# The task:
Look through the data below. Collect every line where the word "lines" occurs.

# The data:
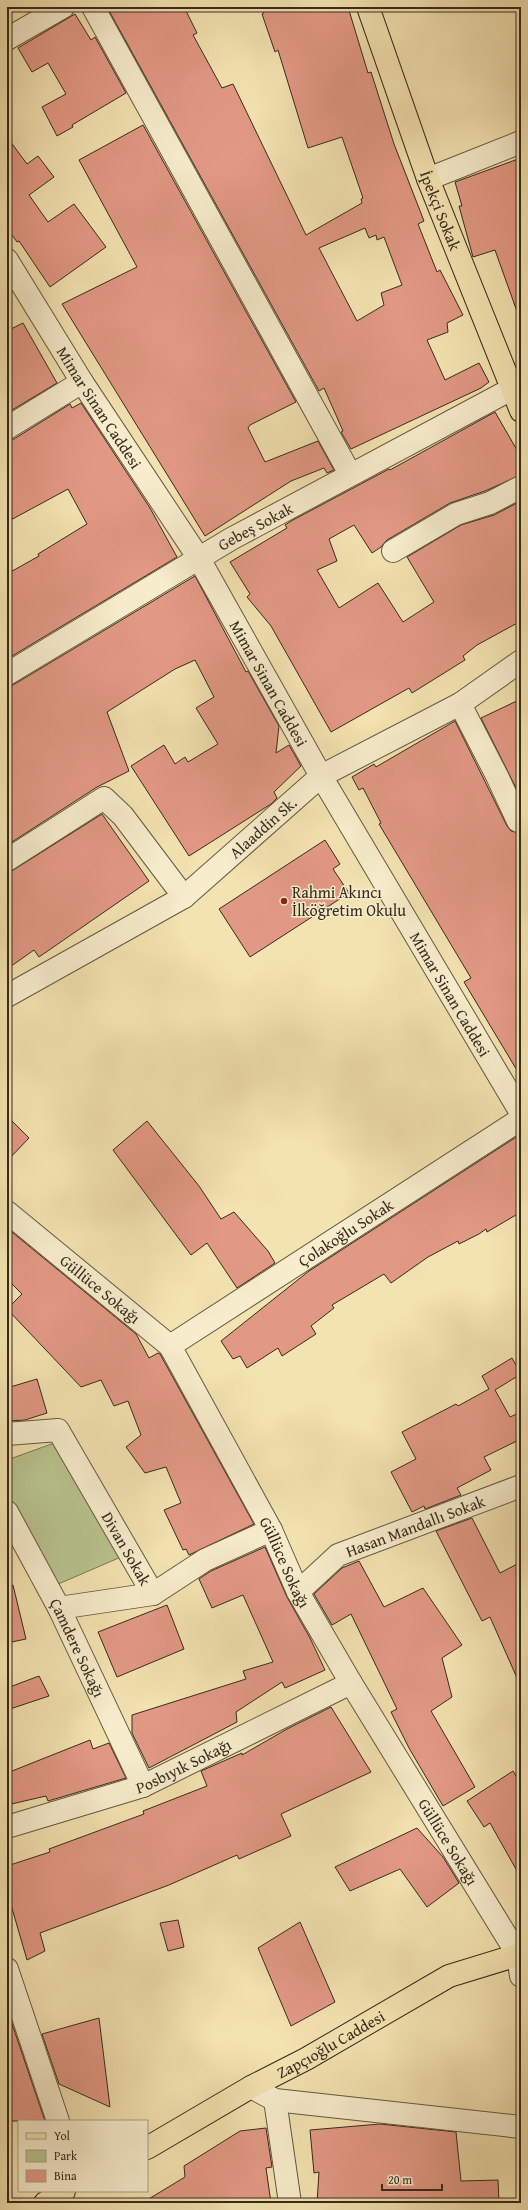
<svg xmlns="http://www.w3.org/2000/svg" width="528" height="2210" viewBox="0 0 528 2210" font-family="'Gentium Book Plus',serif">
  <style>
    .green { fill: #b8c48d; stroke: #777756 }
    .building { fill: #e29984; stroke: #362a1e; fill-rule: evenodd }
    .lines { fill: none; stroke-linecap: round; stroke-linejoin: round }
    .minor-casing { stroke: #655842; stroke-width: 24 }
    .major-casing { stroke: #362a1e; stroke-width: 24 }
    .minor { stroke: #f7edcc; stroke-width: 22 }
    .major { stroke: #f3e3b0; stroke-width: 22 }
    .poi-dot { fill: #8f2418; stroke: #f7edcc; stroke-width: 1.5 }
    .labels { text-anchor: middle; stroke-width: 3; stroke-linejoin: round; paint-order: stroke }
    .street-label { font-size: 16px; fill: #362a1e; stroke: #f7edcc }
    .poi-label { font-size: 16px; fill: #362a1e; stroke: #f7edcc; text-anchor: start }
  </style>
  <rect width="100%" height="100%" fill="#f3e3b0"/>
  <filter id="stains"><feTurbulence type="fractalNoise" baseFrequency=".005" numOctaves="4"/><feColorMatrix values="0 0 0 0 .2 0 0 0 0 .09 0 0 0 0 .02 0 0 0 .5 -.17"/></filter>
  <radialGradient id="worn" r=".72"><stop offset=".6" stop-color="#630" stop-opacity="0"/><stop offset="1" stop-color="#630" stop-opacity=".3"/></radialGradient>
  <polygon class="green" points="57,1442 121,1557 56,1585 7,1498 7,1460"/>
  <g class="building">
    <path d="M107,7H184L197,33L193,35L222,88L233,84L306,235L362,203L361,199L363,198L342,137L308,148L278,50L275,52L262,14L264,13L262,7H348L368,73L371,72L394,144L424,221L418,224L437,272L440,270L463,315L447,323L448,332L427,340L445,380L479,363L489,382L481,388L351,449L341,432L343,431L324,388L319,391ZM365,228L369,238L376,235L377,240L384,237L402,285L381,293L384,305L357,321L319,248Z"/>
    <polygon points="75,14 91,40 95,37 126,93 72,125 73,127 57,136 42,107 66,94 48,63 32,72 18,48"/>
    <polygon points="143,125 296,402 250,425 248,428 265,462 318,441 334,470 327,473 324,468 291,481 205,536 62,304 137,267 79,160"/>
    <polygon points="7,137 27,164 38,156 54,177 29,195 48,222 74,204 106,247 50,287 19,241 17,242 7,228"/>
    <polygon points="521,158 521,317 519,317 495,250 473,257 459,206 462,206 455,182"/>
    <polygon points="23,323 57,383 7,413 7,331"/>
    <polygon points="81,403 150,508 177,557 7,659 7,574 39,556 38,554 87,524 68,489 7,522 7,440 14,439 70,404 72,408"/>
    <polygon points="495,412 521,457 521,475 485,491 450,503 387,540 381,547 372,553 354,525 329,539 337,561 317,570 339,608 378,583 403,622 434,602 407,557 461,525 494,515 521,501 521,621 477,645 463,656 465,660 412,693 409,688 331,732 271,626 247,597 250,594 230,562 287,528 285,525 293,520 389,469 390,470"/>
    <polygon points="195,576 246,672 248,671 279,726 276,753 289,745 301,766 274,792 277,798 271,804 189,856 131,766 164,745 175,764 185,757 188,762 218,744 196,708 214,697 195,660 175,669 107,712 129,771 97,787 12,842 7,833 7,686 13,685"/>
    <polygon points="521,699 521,798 481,718"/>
    <polygon points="455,721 507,826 511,831 521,833 521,1077 464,982 471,978 379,824 381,823 363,788 359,790 352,777 374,764 376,767"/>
    <polygon points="102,814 149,881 39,957 34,950 7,969 7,874"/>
    <polygon points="325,840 340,864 333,869 349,893 250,957 219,909"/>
    <polygon points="7,1116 29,1138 7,1161"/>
    <polygon points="147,1121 199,1186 221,1219 234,1212 268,1251 275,1263 237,1288 207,1243 191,1255 113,1150"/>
    <polygon points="521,1134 521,1212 487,1232 486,1229 479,1234 459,1244 458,1241 428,1257 391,1283 384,1274 332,1305 334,1308 311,1326 316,1334 282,1356 278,1348 247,1368 240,1356 233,1359 221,1341 309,1271"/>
    <polygon points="7,1228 136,1334 149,1358 158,1353 160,1354 254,1524 189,1555 186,1549 183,1550 164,1510 181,1503 166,1467 145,1473 126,1447 141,1435 128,1401 114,1406 101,1380 81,1387 7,1309 22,1294 7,1279"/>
    <polygon points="512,1358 521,1374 495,1390 510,1417 521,1412 521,1439 484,1457 491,1470 457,1488 461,1495 425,1509 424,1506 412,1512 391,1472 416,1459 402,1432 456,1404 458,1406 489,1389 482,1376"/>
    <polygon points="37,1379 47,1413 25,1420 7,1421 7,1388"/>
    <polygon points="472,1518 500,1573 521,1562 521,1687 490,1617 482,1621 436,1531"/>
    <polygon points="265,1547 287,1597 310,1638 325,1670 285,1688 282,1682 236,1712 237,1722 149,1768 132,1733 132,1715 246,1679 243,1671 273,1662 243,1595 212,1608 199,1579 211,1571"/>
    <polygon points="359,1561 384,1607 423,1588 462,1645 442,1658 452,1697 431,1711 475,1787 443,1806 409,1748 391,1712 397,1709 351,1614 332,1625 314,1594 342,1568"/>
    <polygon points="13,1585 26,1639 7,1643 7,1586"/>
    <polygon points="167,1605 184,1649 117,1677 98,1632"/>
    <polygon points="39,1676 49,1696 7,1710 7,1688"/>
    <polygon points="331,1707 371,1772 281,1814 291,1836 239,1859 237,1855 169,1885 40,1933 45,1951 27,1960 7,1891 7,1866 50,1852 49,1849 144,1814 143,1811 207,1786 201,1771 242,1753 242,1755 287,1729"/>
    <polygon points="90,1740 93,1749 109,1743 126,1778 48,1801 46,1796 7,1805 7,1773"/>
    <polygon points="513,1771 521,1784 521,1878 490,1823 484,1827 467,1801"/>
    <polygon points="417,1828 443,1857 459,1883 427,1907 400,1869 350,1891 335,1867"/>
    <polygon points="178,1920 184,1947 168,1951 160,1923"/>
    <polygon points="300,1922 335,2002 291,2026 258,1948"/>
    <polygon points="7,2012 8,2012 45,2121 7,2121"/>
    <polygon points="99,2018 110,2107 59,2084 42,2034"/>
    <polygon points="380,2124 456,2132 461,2181 498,2180 499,2203 317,2203 319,2172 314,2173 310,2130"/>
    <polygon points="266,2128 272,2167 266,2168 271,2203 142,2203 185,2177 184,2166 240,2131"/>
  </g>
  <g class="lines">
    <defs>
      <g id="minor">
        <polyline points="93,7 350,474"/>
        <polyline points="7,39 63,7"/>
        <polyline points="428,179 521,142"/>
        <path id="s1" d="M7,260L82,382L198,557L321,776L521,1113"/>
        <polyline points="7,428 82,382"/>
        <polyline points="393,551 456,514 490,503 521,487"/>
        <path id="s2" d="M7,674L231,539L521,384"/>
        <polyline points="460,704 497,776 518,821 521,820"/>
        <polyline points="7,860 104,798 123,816 184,897"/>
        <path id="s3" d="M7,996L184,897L321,776L460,704L521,661"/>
        <path id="s4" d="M7,1212L170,1346L271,1530L298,1592L351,1683L518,1955L521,1976"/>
        <path id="s5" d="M170,1346L521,1119"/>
        <path id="s6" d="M7,1434L58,1430L153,1594"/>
        <path id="s7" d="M7,1512L59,1608L143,1786"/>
        <path id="s8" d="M298,1592L338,1555L521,1486"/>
        <polyline points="59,1608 153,1594 205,1560 271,1530"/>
        <path id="s9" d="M7,1827L143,1786L351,1683"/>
        <polyline points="7,1969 58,2121"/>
        <polyline points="251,2087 275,2100 521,2127"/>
        <polyline points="275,2100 290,2203"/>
      </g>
      <g id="major">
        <path id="s10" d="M368,7L428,179L521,411"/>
        <path id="s11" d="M147,2148L251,2087L306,2059L449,1976L521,1954"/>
        <polyline points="45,2203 64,2191"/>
      </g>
    </defs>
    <use href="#minor" class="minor-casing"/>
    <use href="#major" class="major-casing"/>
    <use href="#minor" class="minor"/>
    <use href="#major" class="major"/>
  </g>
  <circle class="poi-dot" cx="284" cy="901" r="4"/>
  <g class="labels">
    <g class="street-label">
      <text dy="6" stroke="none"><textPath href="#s10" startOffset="216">İpekçi Sokak</textPath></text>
      <text dy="6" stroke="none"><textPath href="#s1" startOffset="174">Mimar Sinan Caddesi</textPath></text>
      <text dy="6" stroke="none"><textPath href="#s2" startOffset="289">Gebeş Sokak</textPath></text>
      <text dy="6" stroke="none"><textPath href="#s1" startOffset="498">Mimar Sinan Caddesi</textPath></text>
      <text dy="6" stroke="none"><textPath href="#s3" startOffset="308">Alaaddin Sk.</textPath></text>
      <text dy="6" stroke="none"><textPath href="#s1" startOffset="858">Mimar Sinan Caddesi</textPath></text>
      <text dy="6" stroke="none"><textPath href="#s5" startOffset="209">Çolakoğlu Sokak</textPath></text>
      <text dy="6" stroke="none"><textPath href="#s4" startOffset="121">Güllüce Sokağı</textPath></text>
      <text dy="6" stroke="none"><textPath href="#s8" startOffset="137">Hasan Mandallı Sokak</textPath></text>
      <text dy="6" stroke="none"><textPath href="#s6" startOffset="188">Divan Sokak</textPath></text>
      <text dy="6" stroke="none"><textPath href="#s4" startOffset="456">Güllüce Sokağı</textPath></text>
      <text dy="6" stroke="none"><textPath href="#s7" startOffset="153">Çamdere Sokağı</textPath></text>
      <text dy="6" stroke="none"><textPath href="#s9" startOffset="187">Posbıyık Sokağı</textPath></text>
      <text dy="6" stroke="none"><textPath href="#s4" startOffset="780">Güllüce Sokağı</textPath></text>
      <text dy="6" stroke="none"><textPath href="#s11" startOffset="211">Zapçıoğlu Caddesi</textPath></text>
    </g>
    <g class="poi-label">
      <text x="292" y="898">Rahmi Akıncı<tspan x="292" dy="18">İlköğretim Okulu</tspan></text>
    </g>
  </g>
  <rect width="528" height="2210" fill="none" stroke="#f3e3b0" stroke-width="24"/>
  <rect x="8" y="8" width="512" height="2194" fill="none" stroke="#362a1e" stroke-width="2"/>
  <rect x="12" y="12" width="504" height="2186" fill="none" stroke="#362a1e"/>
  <rect x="18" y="2120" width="130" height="72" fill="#f7edcc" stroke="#aa9f86"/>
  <rect x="26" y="2133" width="20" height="6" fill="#f3e3b0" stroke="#aa9f86"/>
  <text x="54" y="2140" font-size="12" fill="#362a1e">Yol</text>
  <rect x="26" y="2150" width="20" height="12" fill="#b8c48d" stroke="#aa9f86"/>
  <text x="54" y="2160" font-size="12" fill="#362a1e">Park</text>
  <rect x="26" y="2170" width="20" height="12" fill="#e29984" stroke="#aa9f86"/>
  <text x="54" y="2180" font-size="12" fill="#362a1e">Bina</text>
  <path d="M382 2184v6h60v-6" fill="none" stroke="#362a1e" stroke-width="2"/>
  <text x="388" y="2184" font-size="12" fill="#362a1e" stroke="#f7edcc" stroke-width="3" paint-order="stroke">20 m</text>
  <rect width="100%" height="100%" filter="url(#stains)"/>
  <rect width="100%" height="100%" fill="url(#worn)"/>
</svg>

# Task answer:
    .lines { fill: none; stroke-linecap: round; stroke-linejoin: round }
  <g class="lines">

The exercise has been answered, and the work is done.